4 Replies to “Fifth alpha for gr-satellites 3”

  1. Thank you so much for the updates and detailed explanations!

    Regarding the following:

    For most applications of gr-satellites, the received signals are packet bursts (some with rather short preambles) with moderate or strong SNR. Therefore, weak signal performance is not critical, and some is sacrificed for the sake of a fast lock-in.

    … would there be any value (or is it even possible) to “auto-scale” the speed of the demodulator loops at a rate proportional to the SNR — to perhaps increase lock-in performance on weaker signals?


    -Scott, K4KDR

    1. Hi Scott,

      Your idea to adapt the loop bandwidths to the SNR is interesting, and you’re not the first one to think about it. That is indeed a thing in the research literature. For example see this article about adapting loops of a GNSS receiver depending on signal conditions.
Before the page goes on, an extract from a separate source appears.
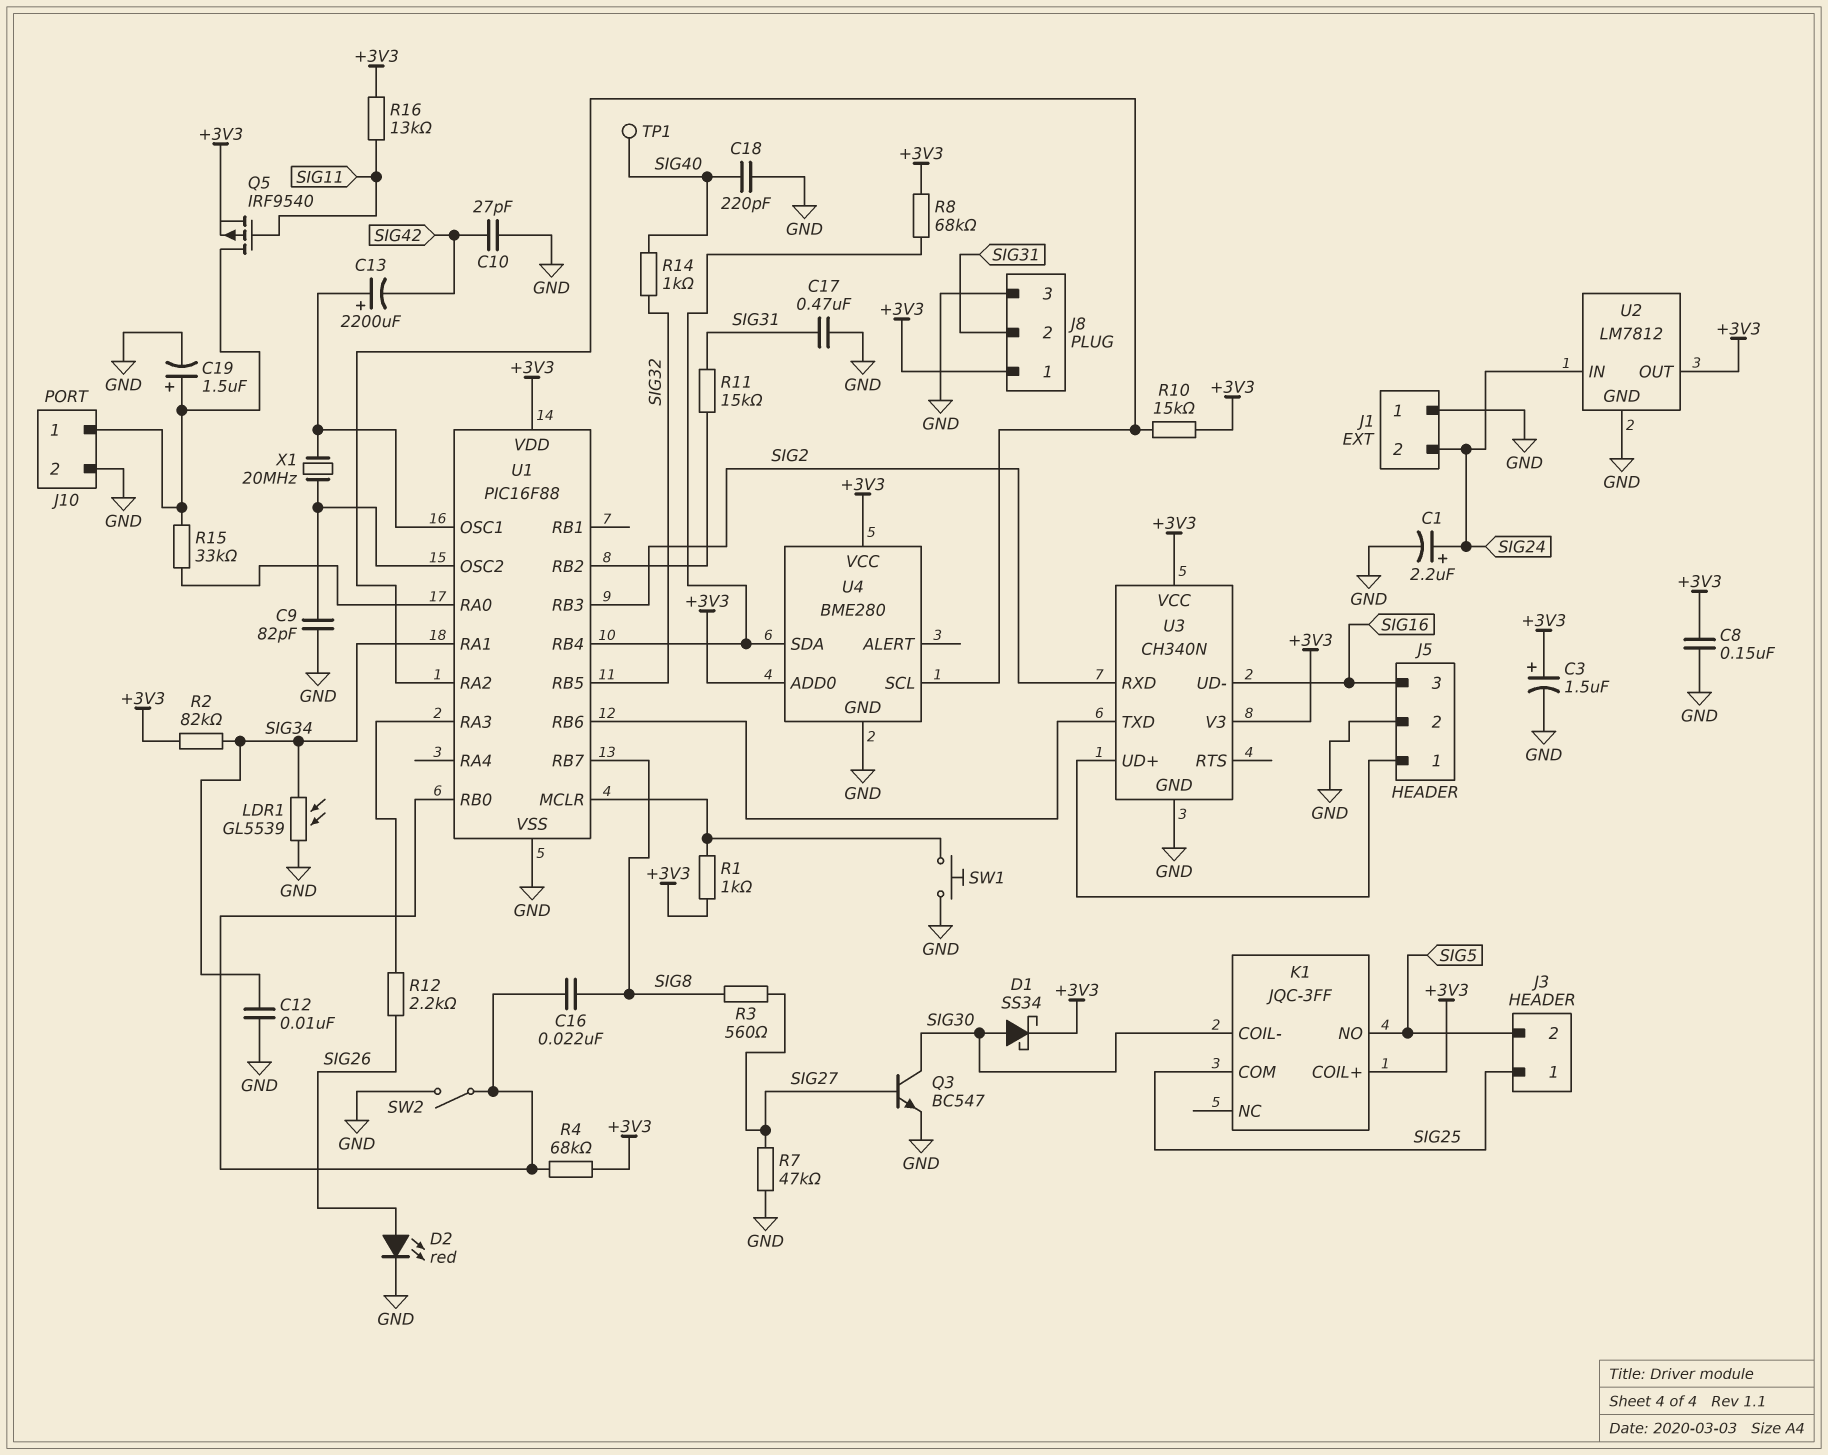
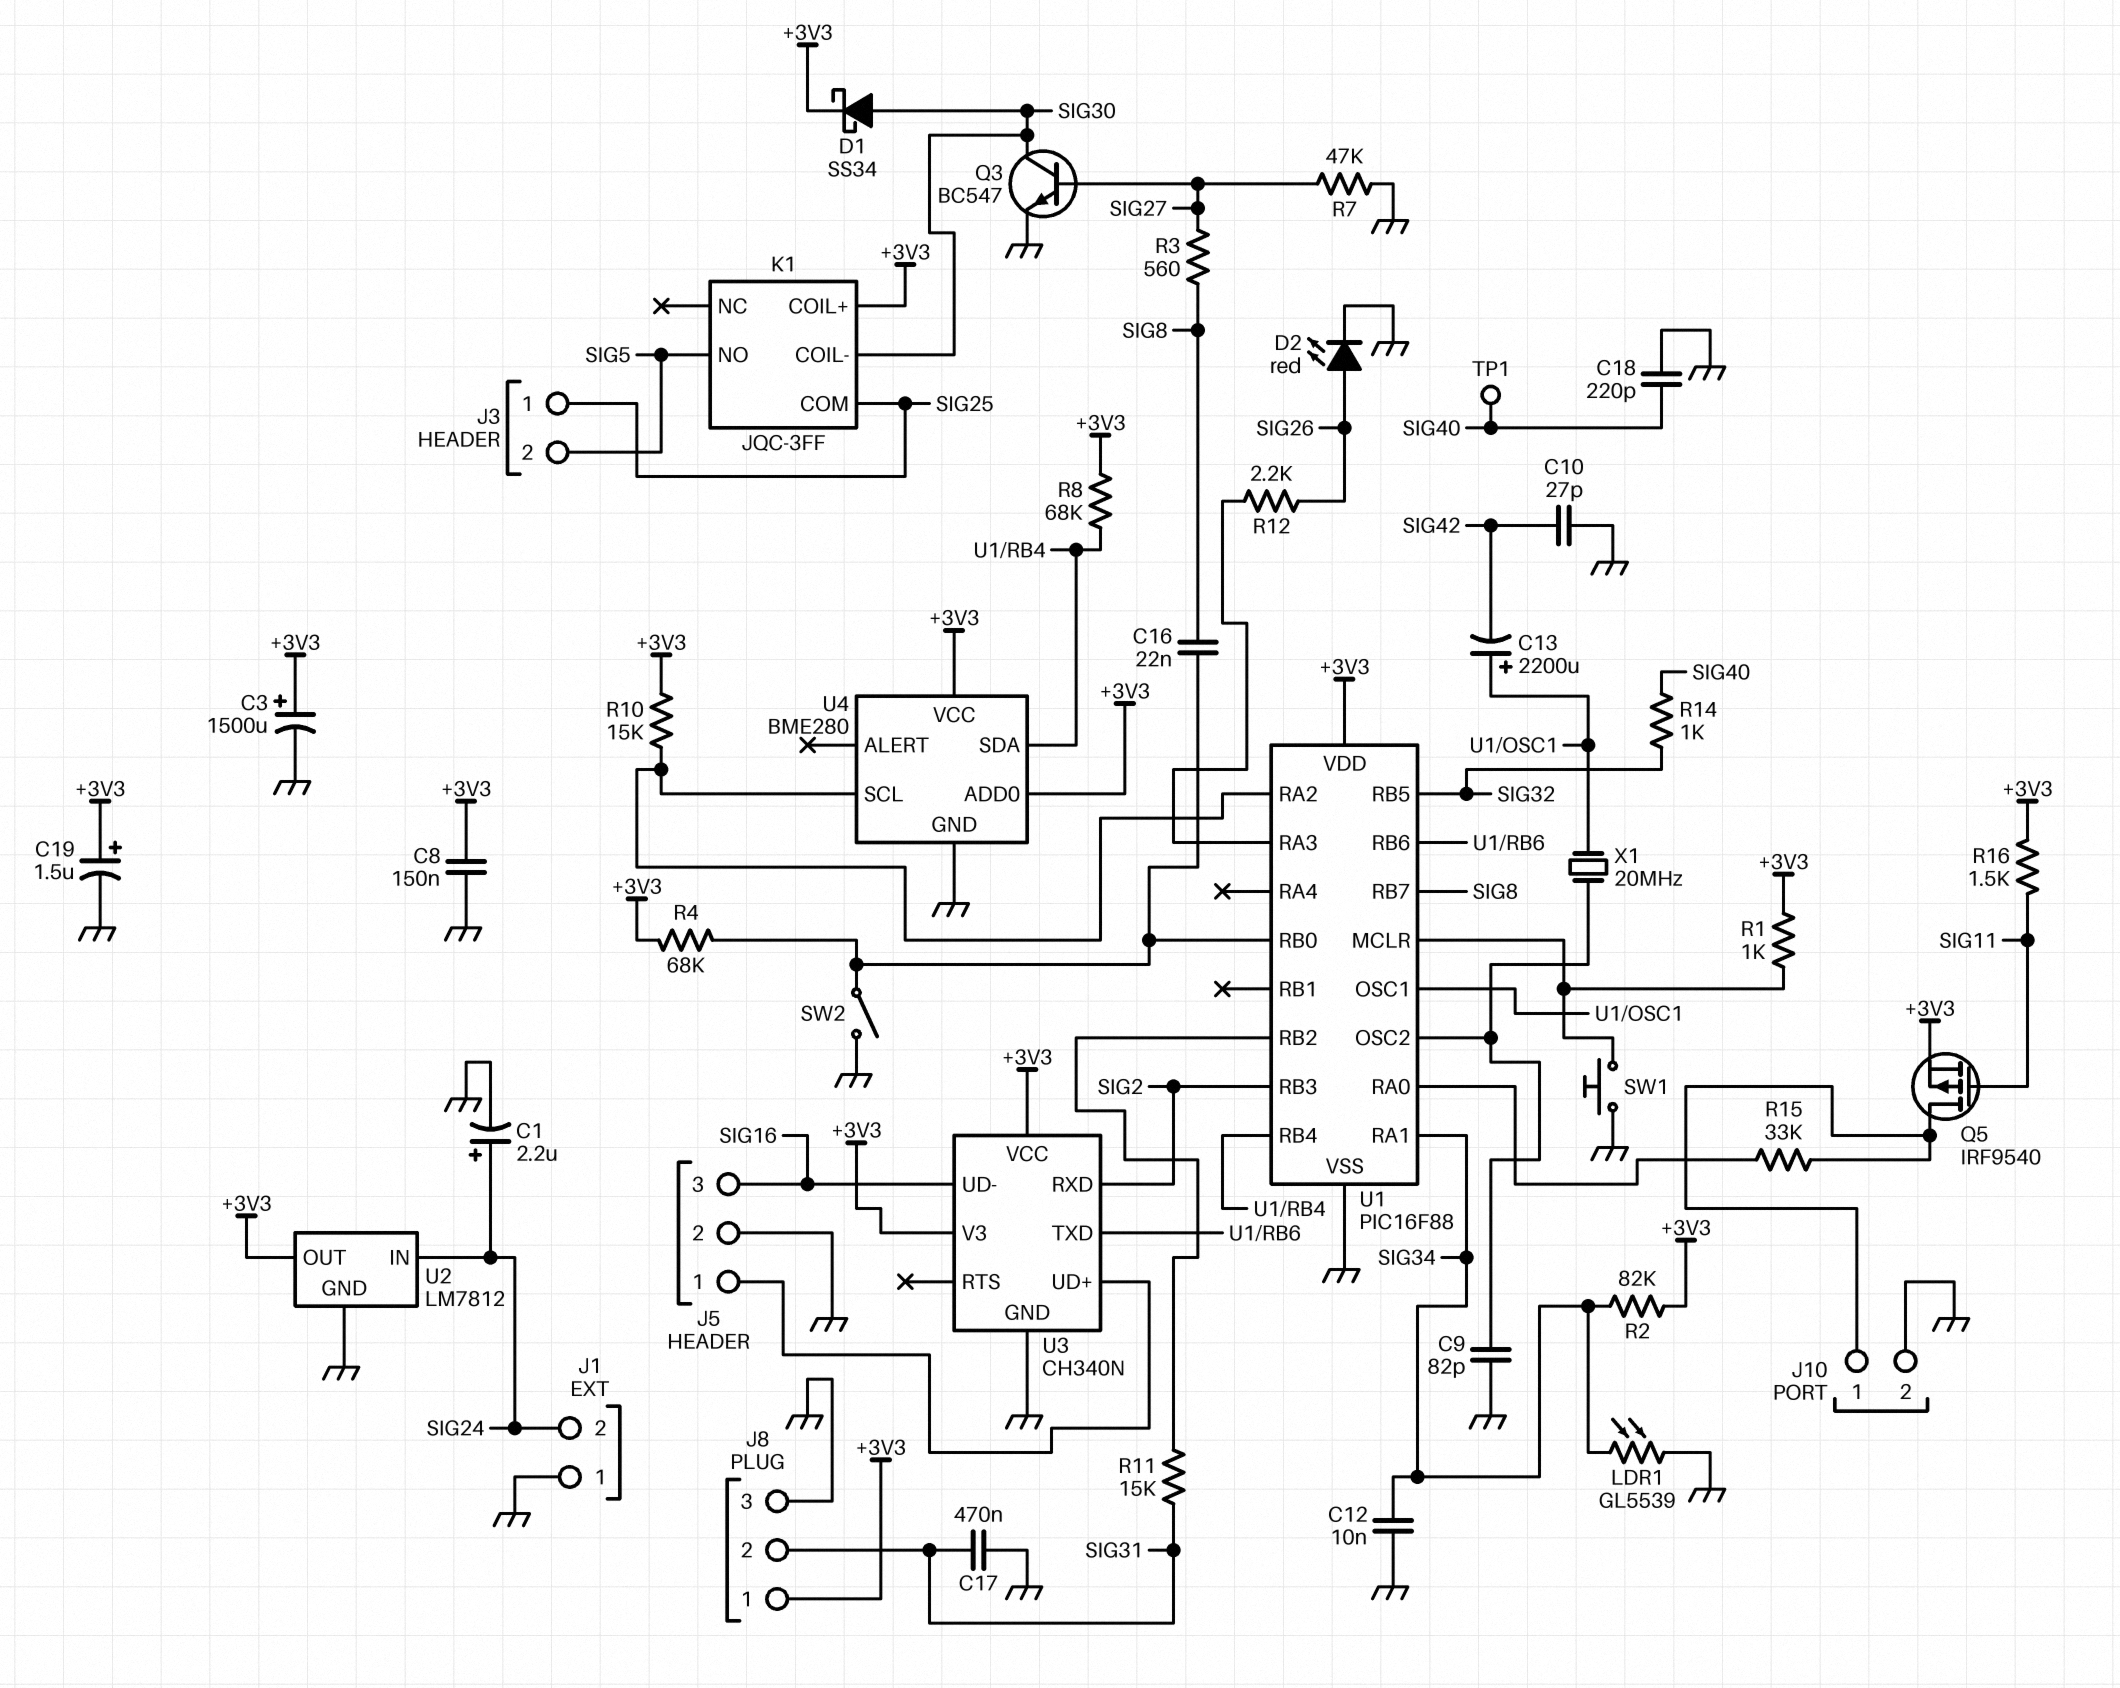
C3: 1.5uF (plus +3V3, minus GND) -> 1500uF (plus +3V3, minus GND)
C19: 1.5uF (plus J10/1, minus GND) -> 1.5uF (plus +3V3, minus GND)
R16: 13k (+3V3, SIG11) -> 1.5k (+3V3, SIG11)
      For the use case of gr-satellites, however, I think that using that idea successfully would require lots of experimentation and parameter tweaking, and I’m not even certain it would work very well after a lot of effort. The main difficulty is that the packets are short and the signal conditions are ever changing. One packet might be strong, but by the time you’ve noticed that, the packet is already gone, so you set your loop bandwidths hoping a strong signal for the next packet. The next packet might be weak however, due to fading.

      A more sensible and far easier approach is to run several copies of the decoder with slightly different parameters in parallel (or sequentially, if processing a recording). This is just limited by computing power. Indeed, it can already be done by writing a script that runs gr_satellites on the same recording with different parameters. Something would be needed to remove the duplicate decodes.

  2. Thank you for the great work!

    Can you comment FLL graph:

    It looks like FLL continue to move frequency even if lock acquired. Am I right?

    I noticed strange FLL behavior on a signal with no beacons at the beginning. If no lock at the beginning, then FLL keeps iterating and offset frequency too much. And even if recording contains good beacons in the middle, they cannot be decoded.

    I’m wondering if it is better to search FFT max power in that case.

    1. Hi. In that particular graph the test is too short for the FLL to lock completely. This might be seen better in the plot of the PLL phase. The phase keeps increasing, but at a slower rate every time that a packet comes and the FLL moves down in frequency a little bit.

      By now I’m not completely convinced about the usefulness of the FLL, at least in all situations, so there is a flag to disable it. The problem is that it’s somewhat slow to converge if the bandwidth is set low enough to avoid significant jitter.

      As you say, it also keeps drifting whenever there are no signals (and we often have a few packets and that’s all). If the spectrum of the noise is more or less flat, then it shouldn’t drift too far, but if the spectrum isn’t flat then it can drift significantly.

      I think that it’s quite useful for something like the FUNcube beacon, which is a continuous signal. It will lock correctly in frequency in a couple seconds, and then keep track. However for short packets I’m a bit sceptic about its usefulness.

      Detecting the max power FFT bin (at least per se, without any other mechanisms) doesn’t seem a good idea, in my opinion. A more reasonable approach would be to detect the syncword by time-frequency correlation and use the detection to initialize the clock phase and PLL frequency.